Painting Dark Trim White

I had another snow day this past Tuesday. After several cups of coffee and getting caught up on grading assignments before the end of the semester, I decided to be productive around the house.

I began working on a project for a friend, but quickly hit a roadblock and decided to start another. Hilary and I have been going back and forth about what to do with the guest bedroom since September. When our temporary roommate quit his job, decided to tour the country with rock band Relient K, and moved out, we decided to get off dead center. We have settled on a vision for the space that includes the same wall color from our bedroom, living room, and Hilary’s office (by Sherwin Williams), painting the dark-stained trim white, and building a custom headboard for the queen sized bed; by the time we are finished, the room should have a cozy-yet-modern feel.

Trim was the first order of business. Before getting out the paint brush, I had to move furniture, sand the trim, and use masking tape to seal the carpet (that was Hilary’s job). Since our carpet is new, I vacuumed the gap between the baseboard and carpet to get rid of loose threads. I brushed out the casings and baseboard using Sherwin-William’s extreme bonding primer, a thick primer that’s easy to work with and doesn’t require sanding between coats.

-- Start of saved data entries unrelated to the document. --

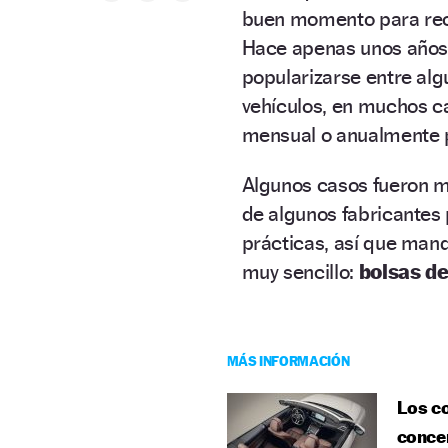
buen momento para reco
Hace apenas unos años
popularizarse entre alg
vehículos, en muchos ca
mensual o anualmente p
Algunos casos fueron m
de algunos fabricante
prácticas, así que mand
muy sencillo:
bolsas de
MÁS INFORMACIÓN
Los c
concen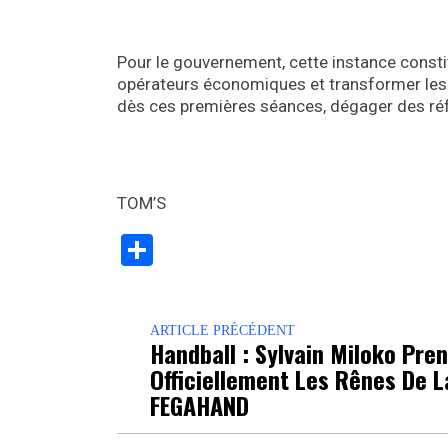
Pour le gouvernement, cette instance constit
opérateurs économiques et transformer les
dès ces premières séances, dégager des réf
TOM’S
Partager
ARTICLE PRÉCÉDENT
Handball : Sylvain Miloko Pre
Officiellement Les Rênes De L
FEGAHAND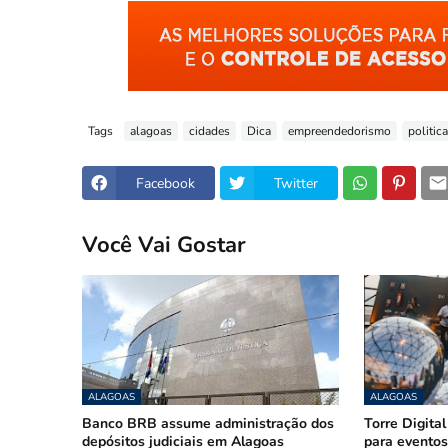
Tags
alagoas
cidades
Dica
empreendedorismo
politica
Facebook
Twitter
Você Vai Gostar
ALAGOAS
ALAGOAS
Banco BRB assume administração dos
Torre Digital
depósitos judiciais em Alagoas
para eventos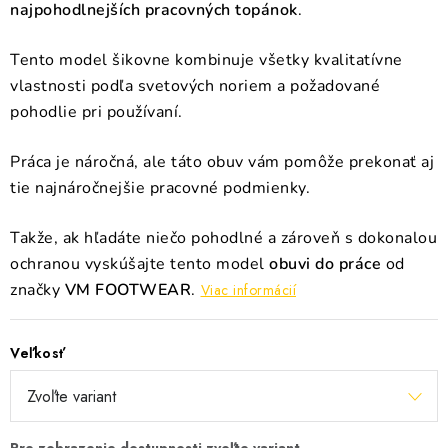
najpohodlnejších pracovných topánok
.
Tento model šikovne kombinuje všetky kvalitatívne
vlastnosti podľa svetových noriem a požadované
pohodlie pri používaní.
Práca je náročná, ale táto obuv vám pomôže prekonať aj
tie najnáročnejšie pracovné podmienky.
Takže, ak hľadáte niečo pohodlné a zároveň s dokonalou
ochranou vyskúšajte tento model
obuvi do práce
od
značky
VM FOOTWEAR
.
Viac informácií
Veľkosť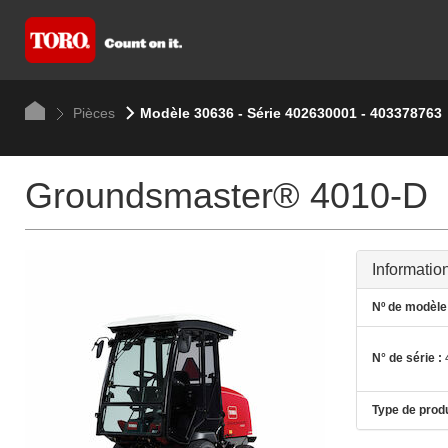
Pièces
Modèle 30636 - Série 402630001 - 403378763
Groundsmaster® 4010-D
Informatio
Nº de modèle 
N° de série :
Type de produ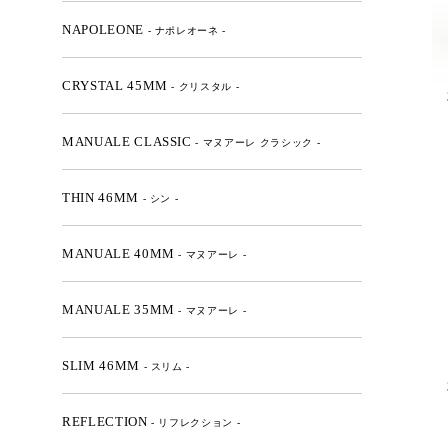
NAPOLEONE
- ナポレオーネ -
CRYSTAL 45MM
- クリスタル -
MANUALE CLASSIC
- マヌアーレ クラシック -
THIN 46MM
- シン -
MANUALE 40MM
- マヌアーレ -
MANUALE 35MM
- マヌアーレ -
SLIM 46MM
- スリム -
REFLECTION
- リフレクション -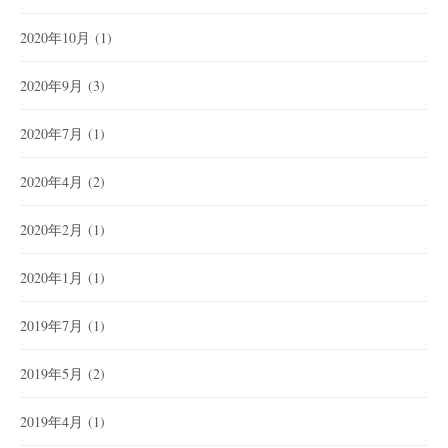
2020年10月
(1)
2020年9月
(3)
2020年7月
(1)
2020年4月
(2)
2020年2月
(1)
2020年1月
(1)
2019年7月
(1)
2019年5月
(2)
2019年4月
(1)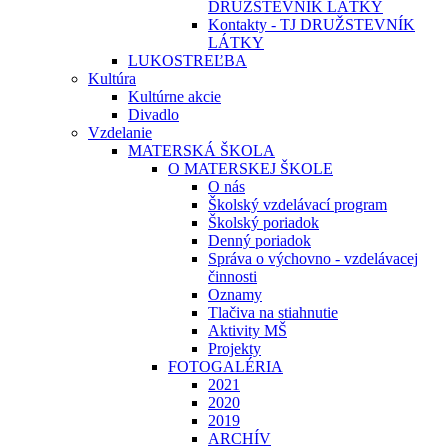
DRUŽSTEVNÍK LÁTKY
Kontakty - TJ DRUŽSTEVNÍK
LÁTKY
LUKOSTREĽBA
Kultúra
Kultúrne akcie
Divadlo
Vzdelanie
MATERSKÁ ŠKOLA
O MATERSKEJ ŠKOLE
O nás
Školský vzdelávací program
Školský poriadok
Denný poriadok
Správa o výchovno - vzdelávacej
činnosti
Oznamy
Tlačiva na stiahnutie
Aktivity MŠ
Projekty
FOTOGALÉRIA
2021
2020
2019
ARCHÍV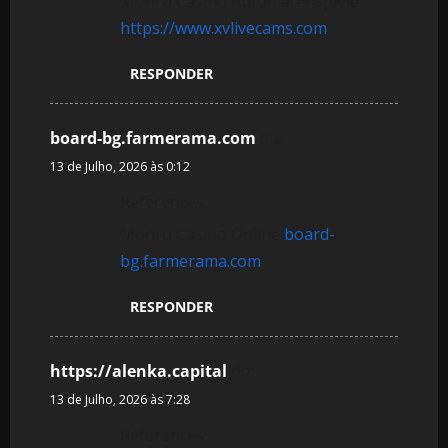
Monro Casino Automatenspiele
https://www.xvlivecams.com
RESPONDER
board-bg.farmerama.com
diz:
13 de Julho, 2026 às 0:12
References:
Monro Casino Online
board-
bg.farmerama.com
RESPONDER
https://alenka.capital
diz:
13 de Julho, 2026 às 7:28
References: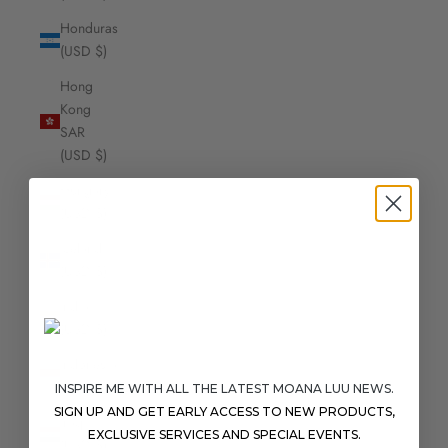
Honduras
(USD $)
Hong
Kong
SAR
(USD $)
Hungary
(USD $)
Iceland
(USD $)
India
(USD $)
Indonesia
(USD $)
INSPIRE ME WITH ALL THE LATEST MOANA LUU NEWS.
SIGN UP AND GET EARLY ACCESS TO NEW PRODUCTS,
Iraq
EXCLUSIVE SERVICES AND SPECIAL EVENTS.
(USD $)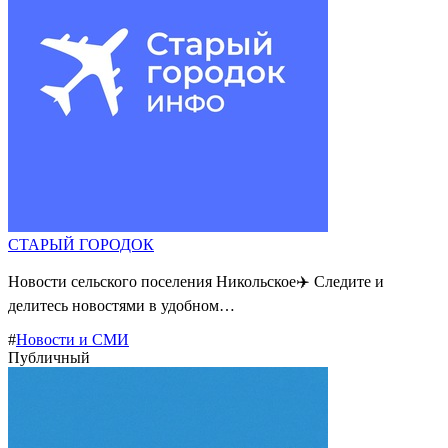
СТАРЫЙ ГОРОДОК
Новости сельского поселения Никольское✈️ Следите и
делитесь новостями в удобном…
#
Новости и СМИ
Публичный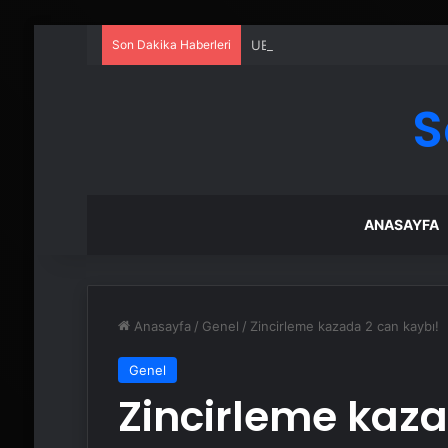
Son Dakika Haberleri
UETDS Nedir ? Uetds.com İle Akıll
S
ANASAYFA
Anasayfa
/
Genel
/
Zincirleme kazada 2 can kaybı!
Genel
Zincirleme kaza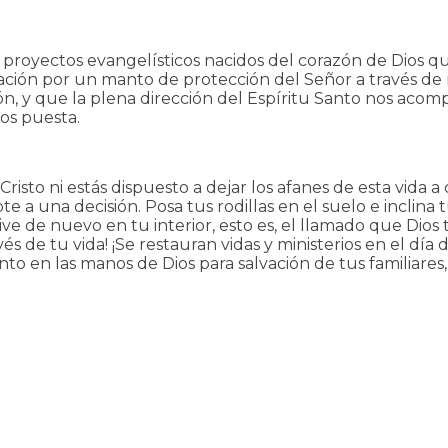
os proyectos evangelísticos nacidos del corazón de Dios 
ción por un manto de protección del Señor a través de
n, y que la plena dirección del Espíritu Santo nos aco
os puesta.
de Cristo ni estás dispuesto a dejar los afanes de esta v
ote a una decisión. Posa tus rodillas en el suelo e inclin
e de nuevo en tu interior, esto es, el llamado que Dios 
ravés de tu vida! ¡Se restauran vidas y ministerios en el d
o en las manos de Dios para salvación de tus familiares,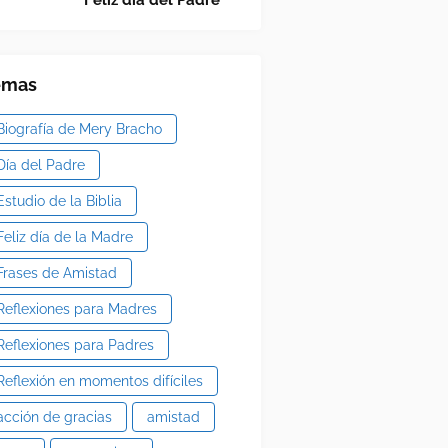
Feliz día del Padre
emas
Biografía de Mery Bracho
Día del Padre
Estudio de la Biblia
Feliz día de la Madre
Frases de Amistad
Reflexiones para Madres
Reflexiones para Padres
Reflexión en momentos difíciles
acción de gracias
amistad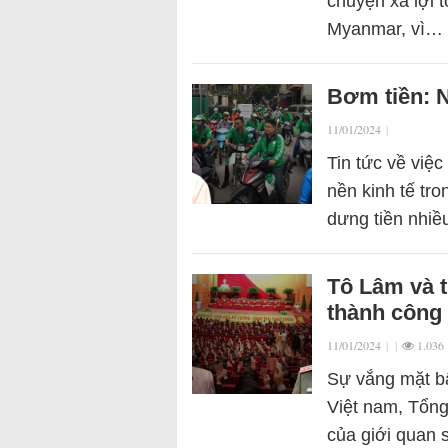
chuyện xá lợi 
Myanmar, vì…
Bơm tiền: N
11/01/2024
|
Tin tức về việ
nền kinh tế tr
dưng tiền nhiề
Tô Lâm và t
thành công
11/01/2024
|
|
1.036
Sự vắng mặt b
Việt nam, Tổng
của giới quan s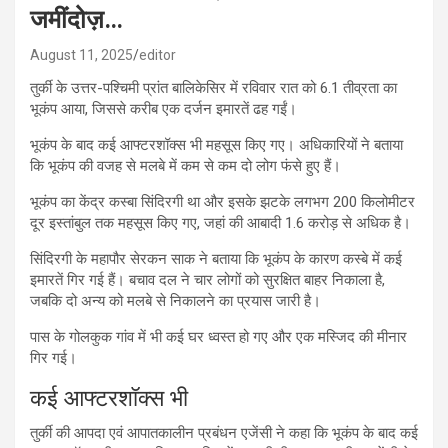
जमींदोज़…
August 11, 2025
editor
तुर्की के उत्तर-पश्चिमी प्रांत बालिकेसिर में रविवार रात को 6.1 तीव्रता का
भूकंप आया, जिससे करीब एक दर्जन इमारतें ढह गईं।
भूकंप के बाद कई आफ्टरशॉक्स भी महसूस किए गए। अधिकारियों ने बताया
कि भूकंप की वजह से मलबे में कम से कम दो लोग फंसे हुए हैं।
भूकंप का केंद्र कस्बा सिंदिरगी था और इसके झटके लगभग 200 किलोमीटर
दूर इस्तांबुल तक महसूस किए गए, जहां की आबादी 1.6 करोड़ से अधिक है।
सिंदिरगी के महापौर सेरकन साक ने बताया कि भूकंप के कारण कस्बे में कई
इमारतें गिर गई हैं। बचाव दल ने चार लोगों को सुरक्षित बाहर निकाला है,
जबकि दो अन्य को मलबे से निकालने का प्रयास जारी है।
पास के गोलकुक गांव में भी कई घर ध्वस्त हो गए और एक मस्जिद की मीनार
गिर गई।
कई आफ्टरशॉक्स भी
तुर्की की आपदा एवं आपातकालीन प्रबंधन एजेंसी ने कहा कि भूकंप के बाद कई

I didn’t run into any major issues while prepping the trim, but I did notice some large gaps left by the carpenters who installed the baseboard. Carpenters can typically get away with less precision when a piece of woodwork is not going to be painted. These gaps will be caulked easily enough and will disappear once the top coat is applied. An old saying around jobsites goes, “a tube of caulk and a can of paint make a carpenter what he ain’t!”